So, what are you saying ? You want to power the track with analog DC, run the (what?) few DCCers and the DCer on the same track, the DCCers in DC mode ? What ?
Again, if you own a number of DCC locos, seemingly because one is still an analog loco, is it that you want to run them all analog ? Or, is it you intend to connect both analog and digital throttles to the track and volley between the two ?
if, IF that is so, you're looking for trouble..The 2 throttles must first be segregated with a toggle so that only 1 can be on at any given time...
But still, if you have DCC locos on the track in DCC mode and you turn the analog controller on you'll fry them if they aren't IN DC mode first...
So, again, why not just leave the 1 analog engine out of the picture, lay and energize the track using the DCC controller, run the DCCers only, and convert the 1 analog engine to digital later when you have time since your final system will be DCC anyway ? Or am I misunderstanding ? :eek:....
 
I believe the take away from all this is if we run dc on dc and dcc on dcc, can’t go wrong. And then there’s railpro… 😆 whole nuther topic!
 
I believe the take away from all this is if we run dc on dc and dcc on dcc, can’t go wrong. And then there’s railpro… 😆 whole nuther topic!

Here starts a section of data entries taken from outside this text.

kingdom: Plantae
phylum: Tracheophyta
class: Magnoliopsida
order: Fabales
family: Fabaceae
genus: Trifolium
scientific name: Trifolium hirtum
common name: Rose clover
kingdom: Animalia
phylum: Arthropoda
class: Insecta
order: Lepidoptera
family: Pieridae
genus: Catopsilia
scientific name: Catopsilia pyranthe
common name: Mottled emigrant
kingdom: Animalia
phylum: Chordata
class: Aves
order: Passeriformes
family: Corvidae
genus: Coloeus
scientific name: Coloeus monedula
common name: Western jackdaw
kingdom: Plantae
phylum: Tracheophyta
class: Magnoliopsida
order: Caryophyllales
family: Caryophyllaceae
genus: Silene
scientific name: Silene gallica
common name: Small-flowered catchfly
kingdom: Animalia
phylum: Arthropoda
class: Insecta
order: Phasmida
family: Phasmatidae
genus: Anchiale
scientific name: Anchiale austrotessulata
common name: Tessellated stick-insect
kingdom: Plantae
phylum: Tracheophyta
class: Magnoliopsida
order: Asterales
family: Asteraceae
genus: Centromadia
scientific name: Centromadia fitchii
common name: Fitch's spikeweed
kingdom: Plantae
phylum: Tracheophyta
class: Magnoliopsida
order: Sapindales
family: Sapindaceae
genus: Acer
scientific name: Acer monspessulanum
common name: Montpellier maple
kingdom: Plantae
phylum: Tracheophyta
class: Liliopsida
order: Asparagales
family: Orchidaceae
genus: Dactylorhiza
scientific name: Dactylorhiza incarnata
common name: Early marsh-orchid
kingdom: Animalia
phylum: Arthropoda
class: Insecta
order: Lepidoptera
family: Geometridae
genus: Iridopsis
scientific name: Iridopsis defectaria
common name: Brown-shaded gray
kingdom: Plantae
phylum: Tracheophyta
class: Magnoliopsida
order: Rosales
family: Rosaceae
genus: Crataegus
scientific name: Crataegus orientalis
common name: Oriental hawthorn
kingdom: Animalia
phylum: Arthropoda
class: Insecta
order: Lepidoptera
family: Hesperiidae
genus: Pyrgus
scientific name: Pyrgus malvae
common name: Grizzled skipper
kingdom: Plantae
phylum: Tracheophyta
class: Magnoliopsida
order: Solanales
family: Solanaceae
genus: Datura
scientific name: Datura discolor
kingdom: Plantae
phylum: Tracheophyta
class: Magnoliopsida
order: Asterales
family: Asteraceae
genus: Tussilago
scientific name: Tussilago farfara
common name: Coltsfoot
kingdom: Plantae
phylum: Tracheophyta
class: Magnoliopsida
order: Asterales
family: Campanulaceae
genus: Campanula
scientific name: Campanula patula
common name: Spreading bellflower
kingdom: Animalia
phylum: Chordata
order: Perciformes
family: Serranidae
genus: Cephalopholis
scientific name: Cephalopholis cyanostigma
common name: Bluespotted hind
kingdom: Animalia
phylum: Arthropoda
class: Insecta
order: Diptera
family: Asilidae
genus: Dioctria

Yes. you have it correct! DC loco on DC setup only and no DCC in the picture at all! After things are working good then DCC loco's on DCC (with DC loco converted to DCC). No mix and match in either case. Not sure how this got so convoluted:oops:
 
Yes. you have it correct! DC loco on DC setup only and no DCC in the picture at all! After things are working good then DCC loco's on DCC (with DC loco converted to DCC). No mix and match in either case. Not sure how this got so convoluted:oops:
If you have a lot of older DC loco's as you say, then at some point you may want to convert them to DCC as you have far more control of them especially at slower speeds (for shunting/switching etc.) And your unlikely to find all the bugs on the track, except maybe where you have track joins and possible derailment spots as DCC runs on different electrical impulses so it's far more sensitive to any track imperfections than DC.
 
Here is my power supply: C0FC6D6D-3EE8-467F-B3C9-01A2A6AF82CE.jpeg
Here is my double pole double throw center off
012E0E00-798A-446B-8380-31B4EAE75142.jpeg
these are some of my locos some are dc and some are dcc
10FE0789-80BE-4562-9B71-DFFCD2BD0290.jpeg
when I run a dc loco, I flip the 2 pole switch to BR. BR means BlueRail which is a small circuit board which connects to a Tsunami 2 steam with speakers and on to the track. The speakers are sitting next to my Digitrax . I can run 1 dc loco at a time on the layout with sound…. With no whining or fear of motor damage controlling with my IPhone. When I run dcc locos, I flip the 2 pole switch to the dcc side and run dcc locos as normal… I have run as many as five but I usually only run 1 or 2 at a time. I am gradually installing decoders in my older locos and will eventually phase out the BR board, but for now this works well.